Princesses d'ivoire et d'ivresse
de Jean Lorrain

critiqué par Pucksimberg, le 12 octobre 2011
(Toulon - 44 ans)


La note:  étoiles
De magnifiques contes cruels ...
Ce recueil de nouvelles est une surprenante découverte ! Jean Lorrain a finement bâti des contes vénéneux, où l'imaginaire rassurant de l'enfance côtoie la violence décadente propre aux idées de cet écrivain si talentueux et si peu lu. Lire Victor Hugo au lycée est légitime, lire Jean Lorrain est plus ardu à cause de son univers. C'est sans doute pour cette raison que cet auteur n'est pas mis au même rang que certains auteurs dits classiques.
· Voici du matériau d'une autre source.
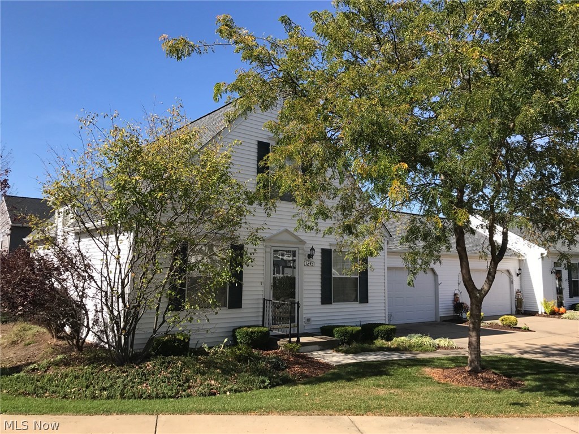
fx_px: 468
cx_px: 290
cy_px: 217
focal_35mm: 28
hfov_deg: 63.4
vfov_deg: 49.7
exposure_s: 1/1473
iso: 20
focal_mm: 3.99
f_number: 1.8
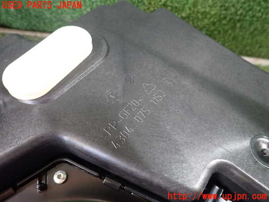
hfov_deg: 69.4
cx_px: 134
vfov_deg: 54.9
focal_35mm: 25
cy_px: 101
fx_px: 194
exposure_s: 1/30
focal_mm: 4.5
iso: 320
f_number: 2
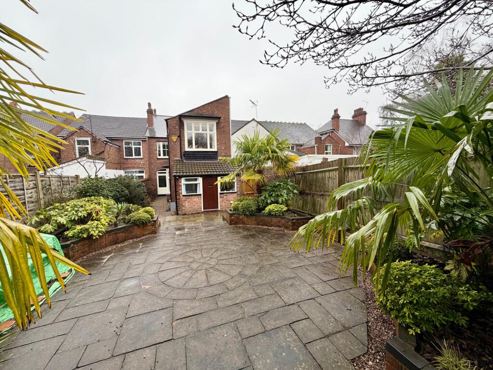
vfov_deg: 85.7
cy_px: 185
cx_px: 246
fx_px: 199
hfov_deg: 102.1
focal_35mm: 14
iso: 50
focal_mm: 2.22
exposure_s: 1/121
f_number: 2.2
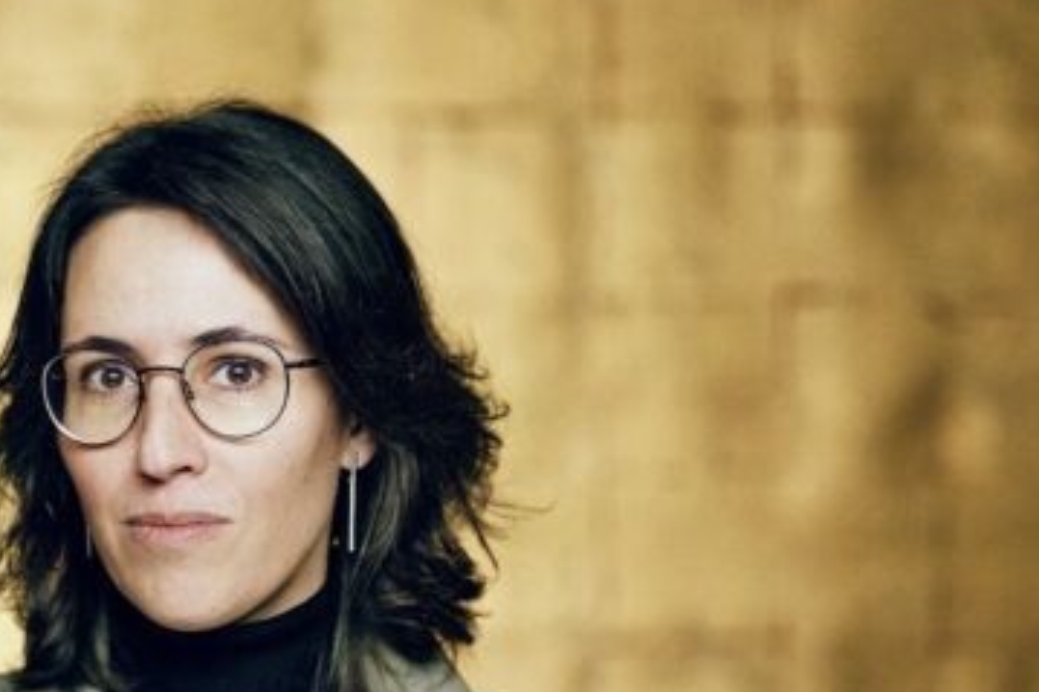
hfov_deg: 9.8
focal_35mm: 209
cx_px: 208
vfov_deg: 6.6
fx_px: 6029
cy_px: 596
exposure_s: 1/125
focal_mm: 100
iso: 100
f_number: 2.8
Ce recueil se divise en plusieurs sections dont les titres sont en eux-même magiques : "Princesses d'ivoire et d'ivresse", "Princesses de nacre et de caresse", "Princesses d'ambre et d'Italie", "Contes de givre et de sommeil" ... Ces contes de fées font rêver l'adulte, pas l'enfant. Les contes finissent parfois mal, les princesses sont souvent violentes et passionnées. De plus certains textes sont sensuels, sans pour autant devenir choquants. L'auteur se plaît parfois à disséminer des références religieuses légèrement détournées sous sa plume. Le personnage masculin de "La princesse aux lys rouges" a d'étranges ressemblances avec le Christ.

Dans ce même conte, l'héroïne parvient à tuer violemment des chevaliers en violentant des fleurs. Dans "La princesse au sabbat", une jeune femme éprise de son reflet connaitra un triste sort à cause de son narcissisme. Dans les autres contes, la tête d'un homme est offerte cruellement en cadeau, une princesse est sous verre ... L'univers peint est luxueux, les pierres précieuses, les beaux tissus, les fleurs s'entremêlent et semblent tout droit sortis de l'esprit de Dorian Gray ou de son auteur.

Les scènes sont à la fois esthétiques et dures et envoûtent le lecteur, bercé par le verbe poétique de Lorrain. Un beau moment de lecture.